▶ Goal of the exercise
The word "Questions" may appear in some lines of the data; copy every such line.

(Items from a data source)
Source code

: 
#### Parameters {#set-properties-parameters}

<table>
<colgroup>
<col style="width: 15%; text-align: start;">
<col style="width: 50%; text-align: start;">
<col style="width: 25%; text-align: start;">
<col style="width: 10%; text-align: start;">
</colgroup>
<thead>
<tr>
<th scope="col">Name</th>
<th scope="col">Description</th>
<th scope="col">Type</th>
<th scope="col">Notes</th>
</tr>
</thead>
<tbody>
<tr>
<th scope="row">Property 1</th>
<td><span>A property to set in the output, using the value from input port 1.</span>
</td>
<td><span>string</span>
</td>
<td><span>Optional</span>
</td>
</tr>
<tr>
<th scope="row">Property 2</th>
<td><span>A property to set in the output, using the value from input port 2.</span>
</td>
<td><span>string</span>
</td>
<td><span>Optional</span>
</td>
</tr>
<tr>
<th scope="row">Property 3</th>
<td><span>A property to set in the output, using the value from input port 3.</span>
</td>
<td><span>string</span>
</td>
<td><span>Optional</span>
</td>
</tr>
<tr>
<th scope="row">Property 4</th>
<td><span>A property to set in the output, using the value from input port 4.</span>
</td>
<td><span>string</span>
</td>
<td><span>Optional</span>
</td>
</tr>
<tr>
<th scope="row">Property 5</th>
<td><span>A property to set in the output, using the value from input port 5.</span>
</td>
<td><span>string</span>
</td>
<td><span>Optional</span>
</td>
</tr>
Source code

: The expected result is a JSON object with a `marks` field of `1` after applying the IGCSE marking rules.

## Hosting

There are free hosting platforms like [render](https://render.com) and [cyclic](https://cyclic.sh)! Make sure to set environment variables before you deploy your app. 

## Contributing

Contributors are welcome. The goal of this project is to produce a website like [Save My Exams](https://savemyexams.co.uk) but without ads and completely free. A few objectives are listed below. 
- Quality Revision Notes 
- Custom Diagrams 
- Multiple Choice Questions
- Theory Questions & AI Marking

▶ Final answer
- Multiple Choice Questions
- Theory Questions & AI Marking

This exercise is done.